Sobre monstros.

 


"Monstros são reais e fantasmas são reais também. 
Vivem dentro de nós e, às vezes, vencem."
~ Stephen King

    Sinto que estou falhando comigo mesma sempre que penso coisas assustadoras, e, acredite, eu não estou falando de múmias com ataduras pendentes ou do bicho papão das histórias infantis. Meu diabo não é aquele vermelhinho com o tridente, e meus fantasmas não se parecem em nada com crianças com lençóis brancos. Mas não se engane, isso não significa que eu não compreenda o medo lúdico: eu até penso que cresci, amadureci, mas as vezes tenho vontade de acordar minha mãe no meio da noite, e pedir ajuda, pois há um monstro encima da minha cama, há um monstro comendo da minha mesa e bebendo café na minha xícara.

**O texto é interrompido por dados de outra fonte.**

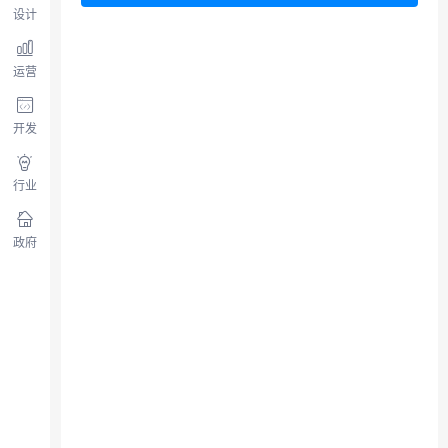
设计
运营
开发
行业
政府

Eu nem precisei dizer determinado nome três vezes na frente do espelho, mas há de fato um monstro no reflexo. 

    É típico de um assassino em série dos mais cruéis, por exemplo, retalhar alguém com um objeto quase sem corte, e depois ameaçar jogar esse alguém de um lugar bem alto, descrevendo o que vai acontecer com seus ossos na queda. Ou então, sequestrar alguém e priva-lo da luz do sol, humilha-lo constantemente, manipular-lo até que ela se esqueça do sabor do vento ou a sensação da chuva. Que bizarro seria impedir que essa pessoa coma, e dizer-lhe que ela não vale o prato de comida. Imagine obrigar essa mesma pessoa a inalar fumaça cancerígena, se destruir em troca de tudo que você tirou dela. Ou simplesmente apagar pouco a pouco tudo que lhe é importante nesse mundo. Tais atrocidades são dignas dos mais famosos casos criminais, e nem em sonho passaria pela minha mente fazer algo assim (com outra pessoa que não seja eu.)

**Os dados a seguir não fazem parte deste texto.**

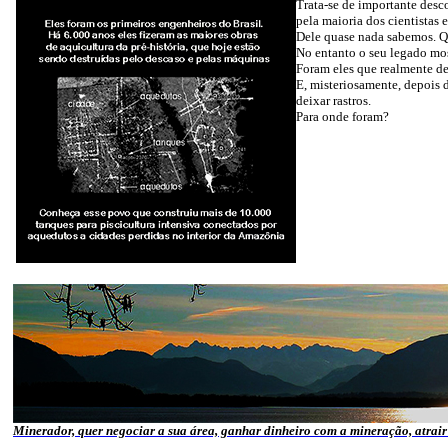
Trata-se de importante desc
pela maioria dos cientistas 
Dele quase nada sabemos. Qu
No entanto o seu legado mos
Foram eles que realmente de
E, misteriosamente, depois 
deixar rastros.
Para onde foram?
Minerador, quer negociar a sua área, ganhar dinheiro com a mineração, atrair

    Eu não temo fantasmas, eles são os finados que mesmo mortos continuam aqui, fiéis como cães; São translúcidos, dão opacidade aos raios do sol. São silenciosos e deslizam pelo chão sem deixar marcas; Choram em silêncio, não incomodam jamais, e há algo de singular e belo na melancolia do espectro. Se as vezes derrubam objetos ou batem portas, é porque tem medo de serem esquecidos, e isso é algo que posso compreender. Não tenho medo do assombro, tenho medo do abandono. Tenho medo da ausência, do vazio. Tenho medo daqueles que mesmo estando vivos, foram embora sem olhar pra trás. 

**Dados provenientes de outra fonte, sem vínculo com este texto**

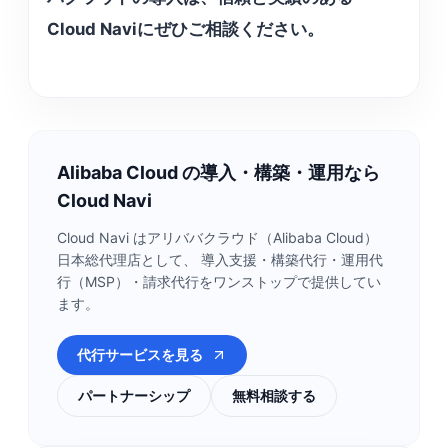
Cloud Naviにぜひご相談ください。
Alibaba Cloud の導入・構築・運用なら
Cloud Navi
Cloud Navi はアリババクラウド（Alibaba Cloud）
日本総代理店として、 導入支援・構築代行・運用代
行（MSP）・請求代行をワンストップで提供してい
ます。
代行サービスを見る
パートナーシップ
無料相談する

    Também não temo esqueletos: são apenas ossos, o que todos somos por dentro, o que nos sustenta, e o que vai sobrar depois que nossa carne se for. Tenho esqueletos em meu armário, esqueletos enterrados em meu quintal, esqueletos nas gavetas e caixas de sapato, o que um dia foi vida e hoje é memória. Esqueletos fazem de nós, todos iguais; o problema é a carne. O problema é a pele, os lábios, os olhos, o ímpeto e o ânimo. O problema é o sorriso, a lágrima, a vida. O problema é Mussolini, Kafka, Pablo Escobar, Van Gogh, Cristo, eu e você. Mas dentro de tempo suficiente, seremos todos esqueletos idêntico se postos lado a lado, e aí não haverá problema.

    Eu durmo abraçada com o bicho papão, e agora não ligo se ele usa minha escova de dentes; Advogo, condeno e cumpro pena por meus crimes contra mim mesma, e jogo xadrez sozinha na cadeia do inconsciente, tendo direito a visitas ocasionais. Eu abraço os meus encostos, que prometeram assombrar minha casa pelos próximos quarenta anos; Eu faço dos esqueletos cabides para roupas, brincos, e cordões. E quando os humanos lá fora se tornam muito assustadores, tenho todos os meus monstros pra me proteger.